I mention the door handles on the Alfa because they tilted up and had these dime store doors and springs on them to stop water from dripping down inside the locks. So, when the first winter rolled around, the springs had all broken allowing water to run down into the locks and freeze at night. The DEALER suggested, rather than fix the door handles, that my father buy a ZIPPO lighter and torch the door handles until the ice melted in the locks. By the time we traded it, both front door locks looked like burnt marshmallows at a deranged brownie weenie roast.

Again, remember I said the Alfa was “better” than the Fiat.
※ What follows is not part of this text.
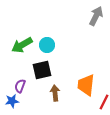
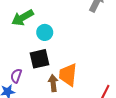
green arrow: (22, 45) -> (23, 18), moved
orange trapezoid: (86, 85) -> (68, 75), moved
But, when the car was new, and everything on it was working properly, I drove it several times at speeds I wouldn’t dare drive any of my current cars, including my Corvette. It was, the best all-around automobile I have ever driven, period. Her lips were sweet like wine and she seduced me like no other. And then I felt the sting of the scorpion. Reduced to spending weekends under the car helping my father try to fix what had gone wrong the week before. Often, to no avail. And back to “Tony” at the Alfa garage, it would go.
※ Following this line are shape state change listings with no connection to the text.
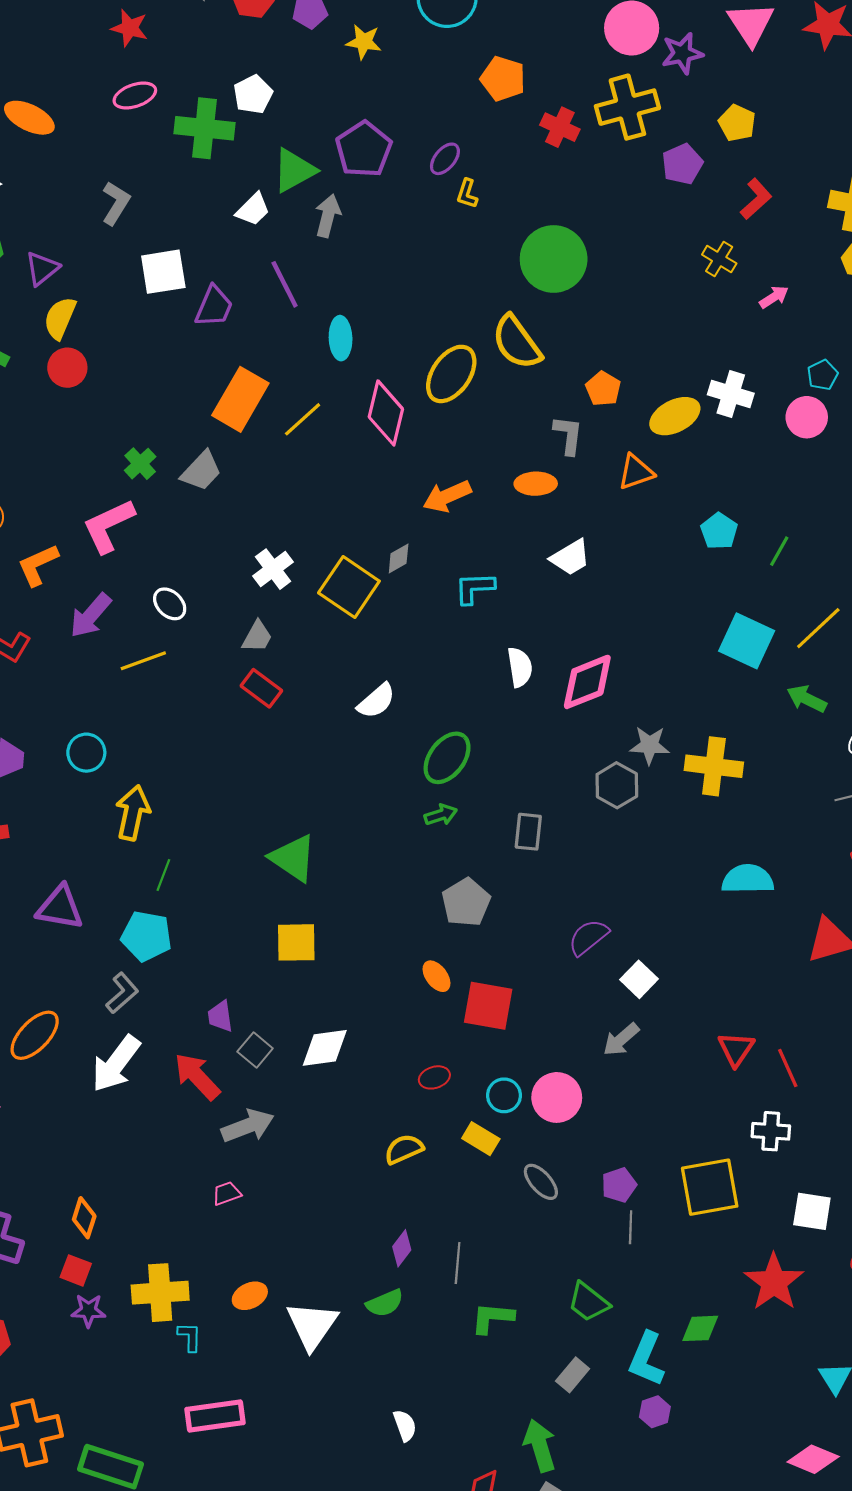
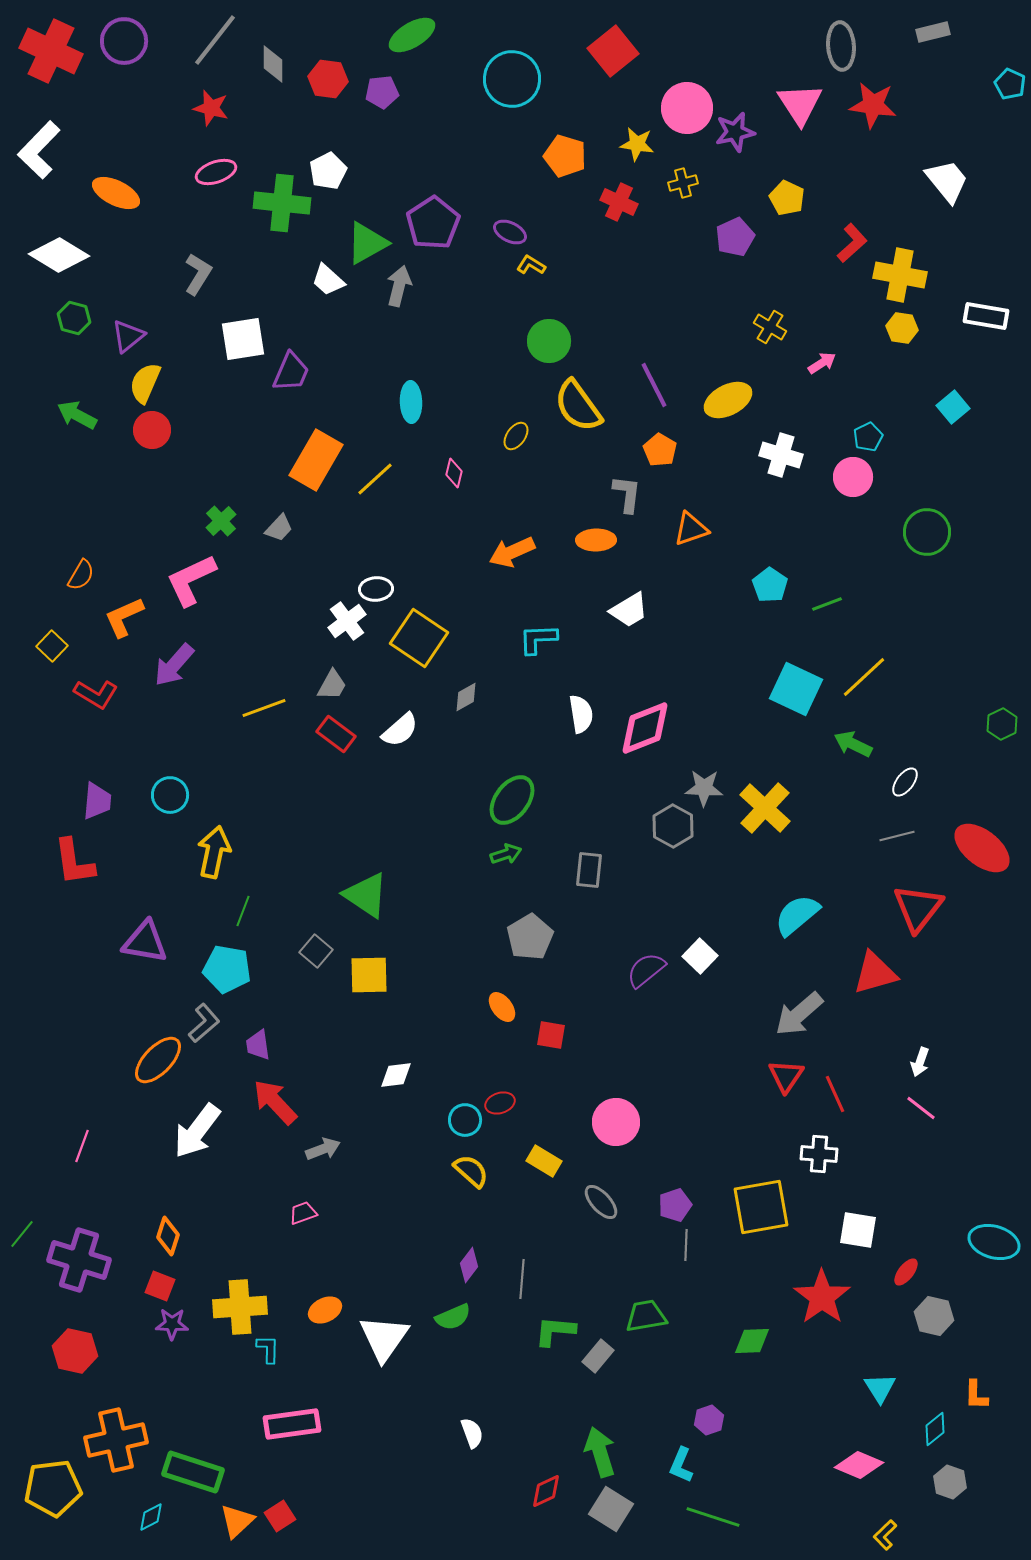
yellow star: (364, 42) -> (637, 144), moved
yellow cross: (627, 107) -> (683, 183), size x0.5
purple ellipse: (445, 159) -> (510, 232), turned 76
yellow L-shape: (467, 194) -> (531, 265), turned 104
red L-shape: (756, 199) -> (852, 243), moved
white trapezoid: (253, 209) -> (328, 280), turned 87
green circle: (554, 259) -> (549, 341), moved, size x0.7
purple line: (285, 284) -> (654, 385), moved
yellow ellipse: (451, 374) -> (516, 436), size x0.5
pink diamond: (386, 413) -> (454, 473), size x0.5
yellow ellipse: (675, 416) -> (728, 400), moved
gray trapezoid: (201, 471) -> (279, 528), size x0.7
green line: (779, 551) -> (827, 604), turned 40
gray diamond: (399, 559) -> (466, 697), moved
white ellipse: (170, 604) -> (376, 589), moved, turned -48
yellow line: (143, 661) -> (264, 708), moved
white semicircle: (376, 701) -> (400, 730), moved
yellow cross: (714, 766) -> (765, 808), turned 36
cyan semicircle: (748, 879) -> (797, 915), turned -39
white square: (639, 979) -> (700, 956), moved
red square: (488, 1006) -> (551, 1035), size x0.6
purple trapezoid: (220, 1016) -> (258, 1045), moved
orange ellipse: (35, 1035) -> (158, 1060), moved
gray arrow: (621, 1039) -> (799, 1014), moved, size x1.4
white diamond: (325, 1048) -> (396, 1075), size x0.7
gray square: (255, 1050) -> (316, 951), moved
white arrow: (116, 1064) -> (197, 1131), moved
cyan circle: (504, 1095) -> (465, 1120), moved
gray arrow: (248, 1126) -> (323, 1149), size x0.7
yellow semicircle: (404, 1149) -> (471, 1171), turned 66
green trapezoid: (588, 1302) -> (646, 1316), turned 132
cyan L-shape: (646, 1359) -> (681, 1465), moved, size x0.7
gray rectangle: (573, 1375) -> (598, 1356), moved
Oh, and did I mention what “Tony” billed per hour? I saw doctors, dentists, lawyers and surgeons throw their check books in utter disgust when they saw their bill. One fellow buyer was a well known Cleveland, Ohio area anchorman. Nicest guy in the world; good looking, athletic, he took delivery of his Alfa the same day my father picked up his. We saw him, many, many, many times in the months after. The brilliant smile was gone, he didn’t talk much and his head started to shake a bit. Not long after, the Cleveland station shipped him off to their Charleston, WV affiliate where he ended his career playing “Winky the Clown” on the afternoon kids program. That’s what happens when “Tony” gets a his hooks into you.

My advice? Let someone else be the guinea pig and wait a couple years or so to see if Fiat has gotten their act together over the last 30+ years. Trust me, if it’s anything like the past, you won’t be waiting too long to find out.

Drive safe.

1 comment:

  1. Great commentary... I own an Alfa Spider Graduate and it's the best car I have ever owned, without question. It's also the most unreliable car I've ever owned.